■ **Stored items**
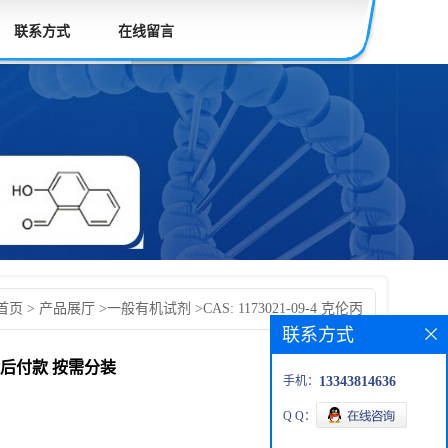
联系方式
在线留言
首页
>
产品展厅
>
一般有机试剂
>
CAS: 1173021-09-4 克伦丙
联系方式
研产品 高校先发货后付款 按需分装
先发货后付款 按需分装
手机：
13343814636
Q Q：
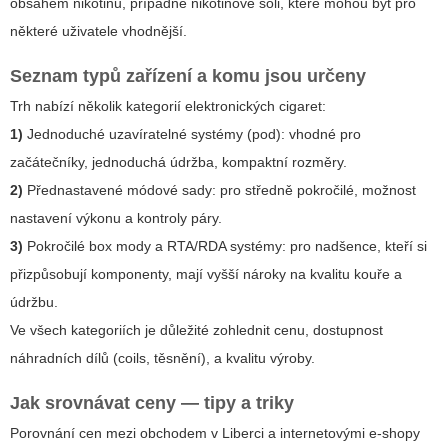
obsahem nikotinu, případně nikotinové soli, které mohou být pro
některé uživatele vhodnější.
Seznam typů zařízení a komu jsou určeny
Trh nabízí několik kategorií elektronických cigaret:
1)
Jednoduché uzavíratelné systémy (pod): vhodné pro
začátečníky, jednoduchá údržba, kompaktní rozměry.
2)
Přednastavené módové sady: pro středně pokročilé, možnost
nastavení výkonu a kontroly páry.
3)
Pokročilé box mody a RTA/RDA systémy: pro nadšence, kteří si
přizpůsobují komponenty, mají vyšší nároky na kvalitu kouře a
údržbu.
Ve všech kategoriích je důležité zohlednit cenu, dostupnost
náhradních dílů (coils, těsnění), a kvalitu výroby.
Jak srovnávat ceny — tipy a triky
Porovnání cen mezi obchodem v Liberci a internetovými e-shopy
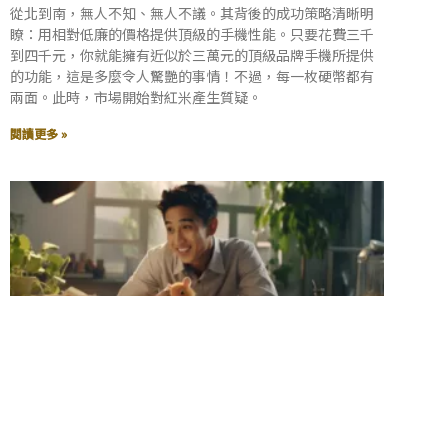
從北到南，無人不知、無人不議。其背後的成功策略清晰明
瞭：用相對低廉的價格提供頂級的手機性能。只要花費三千
到四千元，你就能擁有近似於三萬元的頂級品牌手機所提供
的功能，這是多麼令人驚艷的事情！不過，每一枚硬幣都有
兩面。此時，市場開始對紅米產生質疑。
閱讀更多 »
台灣寵物市場新商機：倉鼠周邊業務賺翻天！
2023-08-16
尚無留言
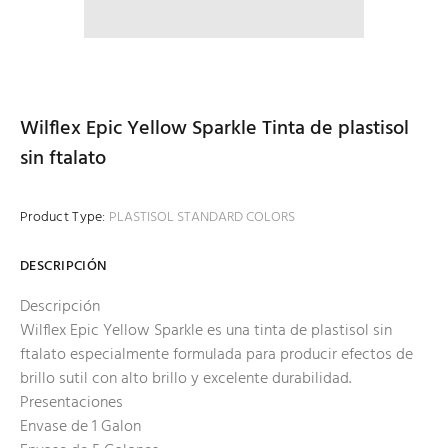
Wilflex Epic Yellow Sparkle Tinta de plastisol
sin ftalato
Product Type:
PLASTISOL STANDARD COLORS
DESCRIPCIÓN
Descripción
Wilflex Epic Yellow Sparkle es una tinta de plastisol sin
ftalato especialmente formulada para producir efectos de
brillo sutil con alto brillo y excelente durabilidad.
Presentaciones
Envase de 1 Galon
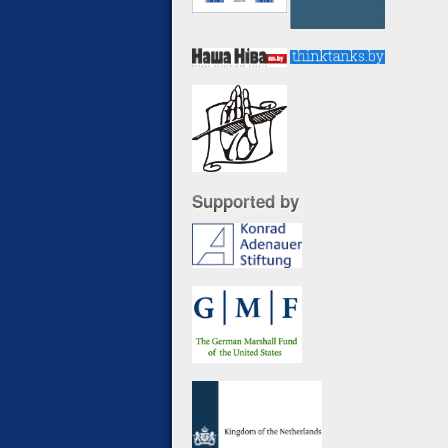
Supported by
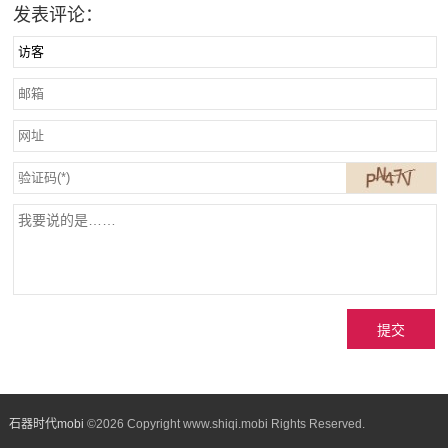
发表评论：
石器时代mobi
©
2026 Copyright www.shiqi.mobi Rights Reserved.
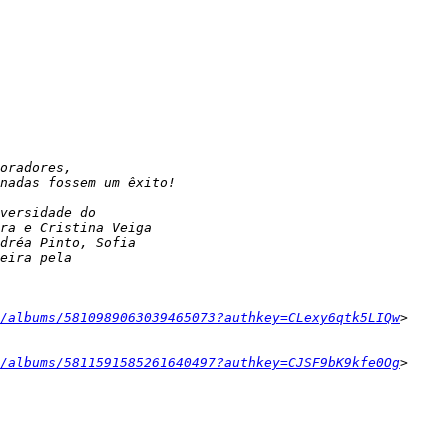
/albums/5810989063039465073?authkey=CLexy6qtk5LIQw
/albums/5811591585261640497?authkey=CJSF9bK9kfe0Og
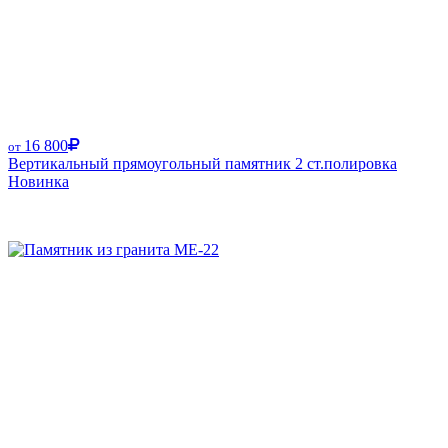
16 800
от
Вертикальный прямоугольный памятник 2 ст.полировка
Новинка
Размер от:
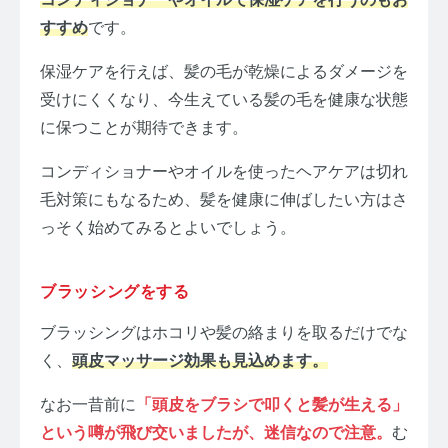
すすめ
です。
保湿ケアを行えば、髪の毛が乾燥によるダメージを
受けにくくなり、今生えている髪の毛を健康な状態
に保つことが期待できます。
コンディショナーやオイルを使ったヘアケアは切れ
毛対策にもなるため、髪を健康に伸ばしたい方はさ
っそく始めてみるとよいでしょう。
ブラッシングをする
ブラッシングはホコリや髪の絡まりを取るだけでな
く、
頭皮マッサージ効果も見込めます。
なお一昔前に
「頭皮をブラシで叩くと髪が生える」
という噂が飛び交いましたが、迷信なので注意。
む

■ **Instructions to follow**
Give every entry back unchanged, with no pictures.

■ **Worked solution**
联系方式
在线留言
首页
>
产品展厅
>
一般有机试剂
>
CAS: 1173021-09-4 克伦丙
联系方式
研产品 高校先发货后付款 按需分装
先发货后付款 按需分装
手机：
13343814636
Q Q：
obsahem nikotinu, případně nikotinové soli, které mohou být pro
některé uživatele vhodnější.
Seznam typů zařízení a komu jsou určeny
Trh nabízí několik kategorií elektronických cigaret:
1)
Jednoduché uzavíratelné systémy (pod): vhodné pro
začátečníky, jednoduchá údržba, kompaktní rozměry.
2)
Přednastavené módové sady: pro středně pokročilé, možnost
nastavení výkonu a kontroly páry.
3)
Pokročilé box mody a RTA/RDA systémy: pro nadšence, kteří si
přizpůsobují komponenty, mají vyšší nároky na kvalitu kouře a
údržbu.
Ve všech kategoriích je důležité zohlednit cenu, dostupnost
náhradních dílů (coils, těsnění), a kvalitu výroby.
Jak srovnávat ceny — tipy a triky
Porovnání cen mezi obchodem v Liberci a internetovými e-shopy
從北到南，無人不知、無人不議。其背後的成功策略清晰明
瞭：用相對低廉的價格提供頂級的手機性能。只要花費三千
到四千元，你就能擁有近似於三萬元的頂級品牌手機所提供
的功能，這是多麼令人驚艷的事情！不過，每一枚硬幣都有
兩面。此時，市場開始對紅米產生質疑。
閱讀更多 »
台灣寵物市場新商機：倉鼠周邊業務賺翻天！
2023-08-16
尚無留言
Wilflex Epic Yellow Sparkle Tinta de plastisol
sin ftalato
Product Type:
PLASTISOL STANDARD COLORS
DESCRIPCIÓN
Descripción
Wilflex Epic Yellow Sparkle es una tinta de plastisol sin
ftalato especialmente formulada para producir efectos de
brillo sutil con alto brillo y excelente durabilidad.
Presentaciones
Envase de 1 Galon
Supported by
发表评论：
石器时代mobi
©
2026 Copyright www.shiqi.mobi Rights Reserved.
/albums/5810989063039465073?authkey=CLexy6qtk5LIQw
/albums/5811591585261640497?authkey=CJSF9bK9kfe0Og
16 800
от
Вертикальный прямоугольный памятник 2 ст.полировка
Новинка
Размер от:
すすめ
です。
保湿ケアを行えば、髪の毛が乾燥によるダメージを
受けにくくなり、今生えている髪の毛を健康な状態
に保つことが期待できます。
コンディショナーやオイルを使ったヘアケアは切れ
毛対策にもなるため、髪を健康に伸ばしたい方はさ
っそく始めてみるとよいでしょう。
ブラッシングをする
ブラッシングはホコリや髪の絡まりを取るだけでな
く、
頭皮マッサージ効果も見込めます。
なお一昔前に
「頭皮をブラシで叩くと髪が生える」
という噂が飛び交いましたが、迷信なので注意。
む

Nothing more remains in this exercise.